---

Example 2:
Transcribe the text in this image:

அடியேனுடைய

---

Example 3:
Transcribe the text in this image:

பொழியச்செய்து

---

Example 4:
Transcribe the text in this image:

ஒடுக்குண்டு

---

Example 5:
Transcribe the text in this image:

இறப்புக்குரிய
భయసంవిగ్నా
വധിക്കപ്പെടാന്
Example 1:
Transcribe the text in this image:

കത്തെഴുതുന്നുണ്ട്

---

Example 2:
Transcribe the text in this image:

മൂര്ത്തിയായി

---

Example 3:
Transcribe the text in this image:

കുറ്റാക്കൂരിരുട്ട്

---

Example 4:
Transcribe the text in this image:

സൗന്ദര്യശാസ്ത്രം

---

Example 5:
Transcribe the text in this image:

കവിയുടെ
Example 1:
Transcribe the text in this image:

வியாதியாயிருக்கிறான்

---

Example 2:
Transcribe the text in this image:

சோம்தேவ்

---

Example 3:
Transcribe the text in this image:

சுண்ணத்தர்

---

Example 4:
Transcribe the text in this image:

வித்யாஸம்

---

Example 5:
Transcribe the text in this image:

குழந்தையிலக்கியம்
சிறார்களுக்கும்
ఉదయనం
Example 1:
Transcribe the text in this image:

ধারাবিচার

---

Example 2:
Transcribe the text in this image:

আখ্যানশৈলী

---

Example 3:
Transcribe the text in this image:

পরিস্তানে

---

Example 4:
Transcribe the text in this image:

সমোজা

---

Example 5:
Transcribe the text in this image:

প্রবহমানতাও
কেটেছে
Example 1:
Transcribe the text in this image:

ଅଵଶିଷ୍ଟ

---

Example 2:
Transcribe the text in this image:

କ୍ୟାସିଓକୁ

**Activity:**
Output the data above without altering a line.

**Answer to this problem:**
---

Example 2:
Transcribe the text in this image:

அடியேனுடைய

---

Example 3:
Transcribe the text in this image:

பொழியச்செய்து

---

Example 4:
Transcribe the text in this image:

ஒடுக்குண்டு

---

Example 5:
Transcribe the text in this image:

இறப்புக்குரிய
భయసంవిగ్నా
വധിക്കപ്പെടാന്
Example 1:
Transcribe the text in this image:

കത്തെഴുതുന്നുണ്ട്

---

Example 2:
Transcribe the text in this image:

മൂര്ത്തിയായി

---

Example 3:
Transcribe the text in this image:

കുറ്റാക്കൂരിരുട്ട്

---

Example 4:
Transcribe the text in this image:

സൗന്ദര്യശാസ്ത്രം

---

Example 5:
Transcribe the text in this image:

കവിയുടെ
Example 1:
Transcribe the text in this image:

வியாதியாயிருக்கிறான்

---

Example 2:
Transcribe the text in this image:

சோம்தேவ்

---

Example 3:
Transcribe the text in this image:

சுண்ணத்தர்

---

Example 4:
Transcribe the text in this image:

வித்யாஸம்

---

Example 5:
Transcribe the text in this image:

குழந்தையிலக்கியம்
சிறார்களுக்கும்
ఉదయనం
Example 1:
Transcribe the text in this image:

ধারাবিচার

---

Example 2:
Transcribe the text in this image:

আখ্যানশৈলী

---

Example 3:
Transcribe the text in this image:

পরিস্তানে

---

Example 4:
Transcribe the text in this image:

সমোজা

---

Example 5:
Transcribe the text in this image:

প্রবহমানতাও
কেটেছে
Example 1:
Transcribe the text in this image:

ଅଵଶିଷ୍ଟ

---

Example 2:
Transcribe the text in this image:

କ୍ୟାସିଓକୁ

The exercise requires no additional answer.